Grand Princess consort of Kiev
- Tenure: 1078 – 1093
- Died: 1111
- Spouse: Vsevolod I of Kiev ​ ​(m. 1068; died 1093)​
- Issue: Rostislav Vsevolodovich; Eupraxia, Holy Roman Empress; Catherine Vsevolodovna; Maria Vsevolodovna;
- Dynasty: Rurik (by marriage)

= Anna Polovetskaya =

Anna Polovetskaya (Note: Анна Половецкая; Анна Половчанка) (died 1111) was the grand princess consort of Kiev during her marriage to Vsevolod I.

==Life==
A daughter of a Cuman khan, she married Vsevolod I in 1068. In connection to the wedding, she converted from her original faith, Tengrism, to Christianity, and was given the name Anna.

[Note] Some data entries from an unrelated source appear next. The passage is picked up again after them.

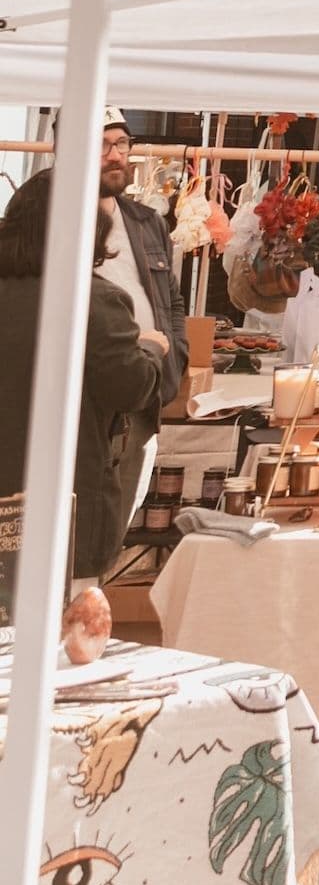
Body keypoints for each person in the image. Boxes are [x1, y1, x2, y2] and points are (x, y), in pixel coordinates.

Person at [0, 167, 176, 593]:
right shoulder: (91, 300)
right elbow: (133, 386)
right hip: (66, 495)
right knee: (62, 632)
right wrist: (152, 347)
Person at [95, 108, 183, 522]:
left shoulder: (147, 222)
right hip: (87, 395)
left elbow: (173, 300)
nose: (115, 155)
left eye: (122, 144)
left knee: (121, 516)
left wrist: (175, 360)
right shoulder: (47, 216)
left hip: (144, 392)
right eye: (102, 144)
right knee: (81, 519)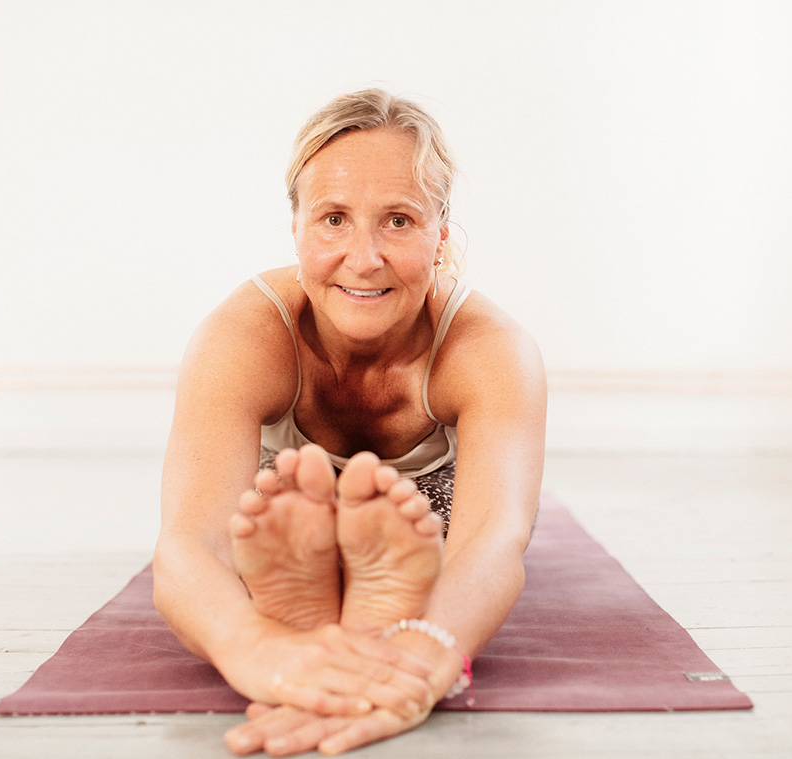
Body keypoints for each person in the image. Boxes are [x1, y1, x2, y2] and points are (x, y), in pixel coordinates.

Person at [153, 88, 546, 757]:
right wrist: (252, 644)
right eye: (334, 219)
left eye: (397, 220)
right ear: (298, 228)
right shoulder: (242, 336)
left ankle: (377, 587)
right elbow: (189, 542)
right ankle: (325, 580)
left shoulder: (491, 349)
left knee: (441, 539)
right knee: (272, 514)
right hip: (287, 517)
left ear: (440, 233)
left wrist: (427, 651)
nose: (363, 258)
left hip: (427, 529)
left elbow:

When she was widowed in 1093, she stayed in Kiev.

In 1097, her stepson Vladimir Monomakh besieged Sviatoslav Iziaslavych in Kiev. Anna, together with Nicholas, Metropolitan of Kiev and all Rus', were chosen to act as mediators. She managed to stop the siege and secure peace by addressing her stepson with the following words:

молимсѧ кнѧже тобѣ и братома твоима . не мозѣте погубити Русьскои землѣ . аще бо возметь рать межю собою . погани имуть радоватисѧ . и возмуть землю нашю . юже бѣша стѧжали ваши дѣди . ї ѡц҃и ваши . трудомъ великимъ и хороборьствомъ . побарѧюще по Русьскои земли . а ины земли приискаху . а вы хощете погубити Русьскую землю
We ask you, prince, and both your brothers: do not destroy the Rus' land. For if you raise your army among yourselves, the pagans will rejoice and take our land, which was gathered by your grandfathers and your fathers through great labour and courage, fighting for the Rus' land, and they obtained other lands. And you want to destroy the Rus' land.

== Children ==

- Rostislav Vsevolodovich (1070 – 26 May 1093). Drowned while retreating from the Battle of the Stugna River.
- Eupraxia, Holy Roman Empress (1071 – 20 July 1109). First married Henry the Long, Margrave of Nordarm, next in 1089 married Henry IV, Holy Roman Emperor, becoming a Holy Roman Empress.
- Catherine Vsevolovna (d. 11 August 1108). A nun. Her date of death is recorded in the Primary Chronicle.
- Maria Vsevolodovna (d. 1089).

==Sources==
- Филиповский, Ефрем. Краткое историческое и хронологическое описаніе жизни и дѣяній великих князей Россійских, царей, императоров и их пресвѣтлѣйших супруг и детѣй от Р. КH. с 862 года до нынѣ благополучно царствующаго Великаго Государя Императора Александра I. Самодержца Всероссийскаго, Ч.1, 1805 г.